>> Start
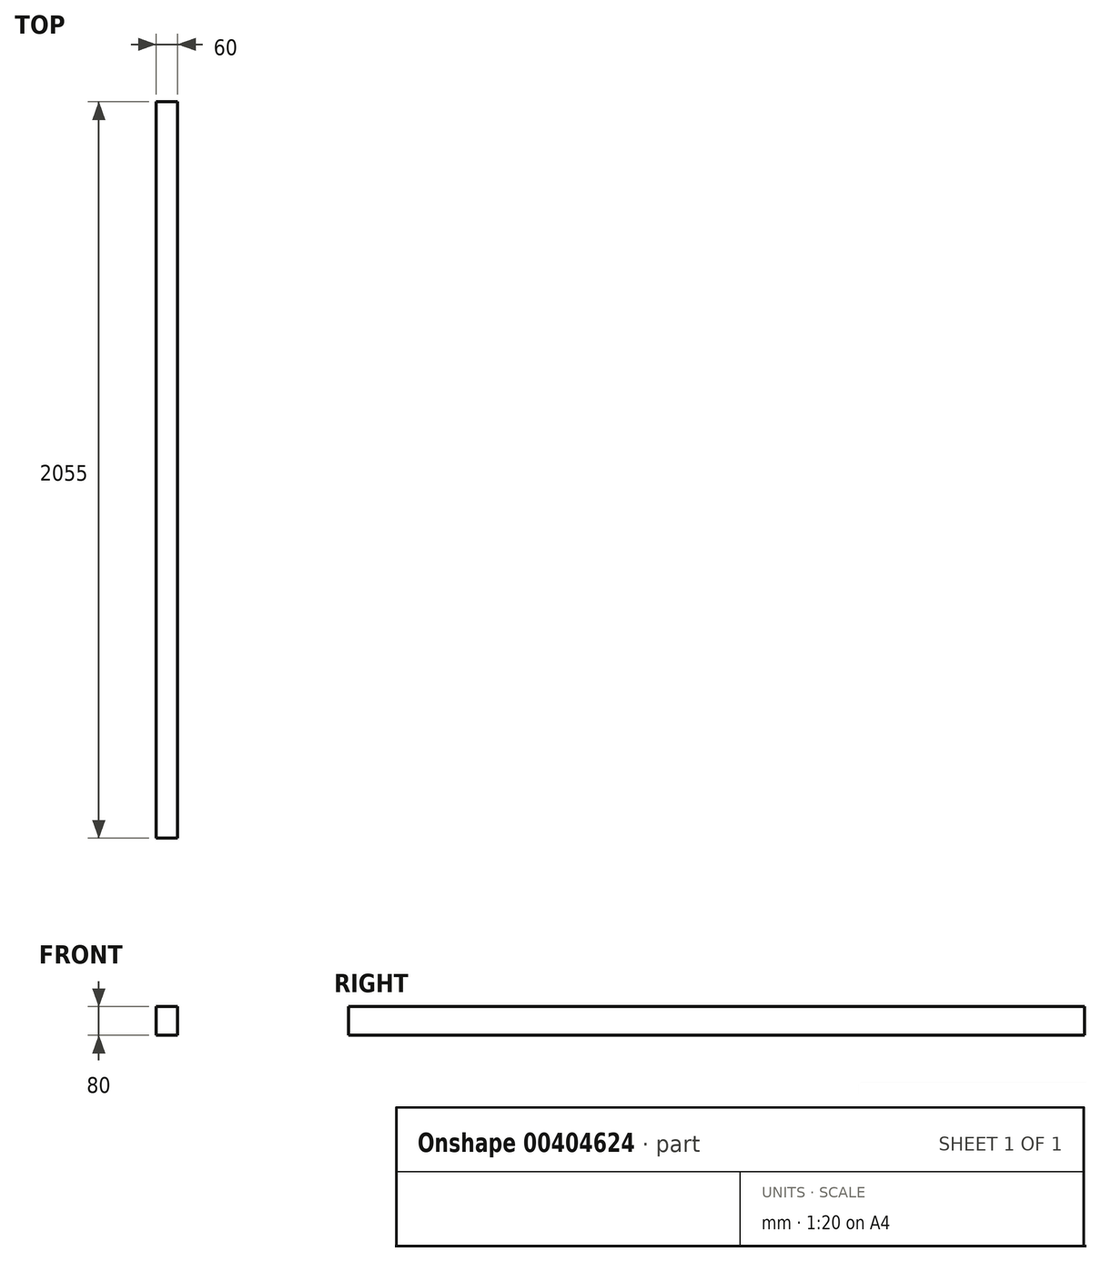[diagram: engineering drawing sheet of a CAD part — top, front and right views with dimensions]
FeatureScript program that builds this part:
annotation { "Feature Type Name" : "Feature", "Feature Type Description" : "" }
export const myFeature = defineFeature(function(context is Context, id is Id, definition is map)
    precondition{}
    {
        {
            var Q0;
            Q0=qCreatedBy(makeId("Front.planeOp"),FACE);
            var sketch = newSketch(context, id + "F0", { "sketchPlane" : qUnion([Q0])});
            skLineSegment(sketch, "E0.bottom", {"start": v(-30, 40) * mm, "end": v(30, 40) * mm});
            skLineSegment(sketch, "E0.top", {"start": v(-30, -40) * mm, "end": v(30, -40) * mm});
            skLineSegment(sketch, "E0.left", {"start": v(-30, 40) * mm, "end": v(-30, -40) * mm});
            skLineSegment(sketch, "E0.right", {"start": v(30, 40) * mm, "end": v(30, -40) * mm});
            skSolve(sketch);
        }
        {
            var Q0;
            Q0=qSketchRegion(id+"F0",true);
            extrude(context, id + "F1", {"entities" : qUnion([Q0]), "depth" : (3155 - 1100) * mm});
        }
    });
>> End
EXERCISE INSTRUCTIONS | Replace "Q0" with "region" throughout the rows above, changing nothing else, and give the rows again without the pictures.

WRITTEN RESPONSE |
[diagram: engineering drawing sheet of a CAD part — top, front and right views with dimensions]
FeatureScript program that builds this part:
annotation { "Feature Type Name" : "Feature", "Feature Type Description" : "" }
export const myFeature = defineFeature(function(context is Context, id is Id, definition is map)
    precondition{}
    {
        {
            var region;
            region=qCreatedBy(makeId("Front.planeOp"),FACE);
            var sketch = newSketch(context, id + "F0", { "sketchPlane" : qUnion([region])});
            skLineSegment(sketch, "E0.bottom", {"start": v(-30, 40) * mm, "end": v(30, 40) * mm});
            skLineSegment(sketch, "E0.top", {"start": v(-30, -40) * mm, "end": v(30, -40) * mm});
            skLineSegment(sketch, "E0.left", {"start": v(-30, 40) * mm, "end": v(-30, -40) * mm});
            skLineSegment(sketch, "E0.right", {"start": v(30, 40) * mm, "end": v(30, -40) * mm});
            skSolve(sketch);
        }
        {
            var region;
            region=qSketchRegion(id+"F0",true);
            extrude(context, id + "F1", {"entities" : qUnion([region]), "depth" : (3155 - 1100) * mm});
        }
    });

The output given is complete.